13. Hence, while the police may have power to seize a passport under Section 102 Cr.P.C. if it is permissible within the authority given under Section 102 of Cr.P.C., it does not have power to retain or impound the same, because that can only be done by the passport authority under Section 10(3) of the Passports Act. Hence, if the police seizes a passport (which it has power to do under Section 102 Cr.P.C.), thereafter the police must send it along with a letter to the passport authority clearly stating that the seized passport deserves to be impounded for one of the reasons mentioned in Section 10(3) of the Act. It is thereafter the passport authority to decide whether to impound the passport or not. Since impounding of a passport has civil consequences, the passport authority must give an opportunity of hearing to the person concerned before impounding his passport. It is well settled that any order which has civil consequences must be passed after giving opportunity of hearing to a party vide State of Orissa Vs. Binapani Dei [Air 1967 SC 1269].
14. In the present case, neither the passport authority passed any order of impounding nor was any opportunity of hearing given to the appellant by the passport authority for impounding the document. It was only the CBI authority which has retained possession of the passport (which in substance amounts to impounding it) from October, 2006. In our opinion, this was clearly illegal. Under Section 10A of the Act retention by the Central Government can only be for four weeks. Thereafter it can only be retained by an order of the Passport authority under Section 10(3).

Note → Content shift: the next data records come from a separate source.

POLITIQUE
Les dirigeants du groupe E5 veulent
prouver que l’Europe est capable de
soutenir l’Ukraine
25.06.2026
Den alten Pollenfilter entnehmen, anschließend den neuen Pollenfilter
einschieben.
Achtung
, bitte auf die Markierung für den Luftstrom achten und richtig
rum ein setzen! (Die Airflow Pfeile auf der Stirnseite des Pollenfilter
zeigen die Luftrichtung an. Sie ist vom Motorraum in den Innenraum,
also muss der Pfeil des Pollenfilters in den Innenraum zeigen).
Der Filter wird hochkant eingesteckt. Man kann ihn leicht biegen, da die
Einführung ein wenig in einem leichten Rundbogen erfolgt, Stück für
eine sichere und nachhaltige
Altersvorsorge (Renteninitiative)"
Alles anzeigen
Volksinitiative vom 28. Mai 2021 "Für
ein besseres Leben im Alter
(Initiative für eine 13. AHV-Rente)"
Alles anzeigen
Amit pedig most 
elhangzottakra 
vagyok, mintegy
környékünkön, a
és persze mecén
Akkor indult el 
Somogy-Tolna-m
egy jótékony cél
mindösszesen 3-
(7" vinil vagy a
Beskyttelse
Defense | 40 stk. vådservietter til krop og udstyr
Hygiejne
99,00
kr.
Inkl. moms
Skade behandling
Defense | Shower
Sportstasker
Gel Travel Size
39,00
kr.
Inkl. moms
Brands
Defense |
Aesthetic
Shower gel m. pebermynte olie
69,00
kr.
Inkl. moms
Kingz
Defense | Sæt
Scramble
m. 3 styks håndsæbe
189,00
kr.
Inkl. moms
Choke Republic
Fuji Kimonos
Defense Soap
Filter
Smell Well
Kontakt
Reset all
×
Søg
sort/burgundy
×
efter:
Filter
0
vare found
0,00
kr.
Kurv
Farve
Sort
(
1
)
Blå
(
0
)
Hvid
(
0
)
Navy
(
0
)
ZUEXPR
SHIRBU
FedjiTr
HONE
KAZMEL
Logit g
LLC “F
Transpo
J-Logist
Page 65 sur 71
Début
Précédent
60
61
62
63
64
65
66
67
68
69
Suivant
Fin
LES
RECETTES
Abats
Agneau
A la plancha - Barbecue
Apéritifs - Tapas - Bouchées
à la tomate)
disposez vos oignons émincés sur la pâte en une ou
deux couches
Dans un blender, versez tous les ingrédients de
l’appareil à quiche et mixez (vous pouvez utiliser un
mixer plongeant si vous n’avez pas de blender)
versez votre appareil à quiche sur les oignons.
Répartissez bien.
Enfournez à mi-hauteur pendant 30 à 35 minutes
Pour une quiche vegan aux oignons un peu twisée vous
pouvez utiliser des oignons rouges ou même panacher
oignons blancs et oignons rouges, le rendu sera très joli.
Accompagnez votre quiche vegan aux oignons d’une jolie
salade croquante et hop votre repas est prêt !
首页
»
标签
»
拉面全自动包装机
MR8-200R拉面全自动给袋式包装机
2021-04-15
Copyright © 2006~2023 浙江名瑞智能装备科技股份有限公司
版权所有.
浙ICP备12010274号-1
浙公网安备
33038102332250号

15. In our opinion, even the Court cannot impound a passport. Though, no doubt, Section 104 Cr.P.C. states that the Court may, if it thinks fit, impound any document or thing produced before it, in our opinion, this provision will only enable the Court to impound any document or thing other than a passport. This is because impounding a passport is provided for in Section 10(3) of the Passports Act. The Passports Act is a special law while the Cr.P.C. is a general law. It is well settled that the special law prevails over the general law vide G.P. Singh’s Principles of Statutory Interpretation (9th Edition pg. 133). This principle is expressed in the maxim Generalia specialibus non derogant. Hence, impounding of a passport cannot be done by the Court under Section 104 Cr.P.C. though it can impound any other document or thing.
16. For the aforesaid reasons, we set aside the impugned order of the High Court and direct the respondent to hand over the passport to the appellant within a week from today. However, it shall be open to the respondent to approach the Passport Authorities under Section 10 or the authorities under Section 10A of the Act for impounding the passport of the appellant in accordance with law.
17. We, however, make it clear that we are not expressing any opinion on the merits of the case and are not deciding whether the passport can be impounded as a condition for grant of bail.
18. The appeal stands disposed of accordingly.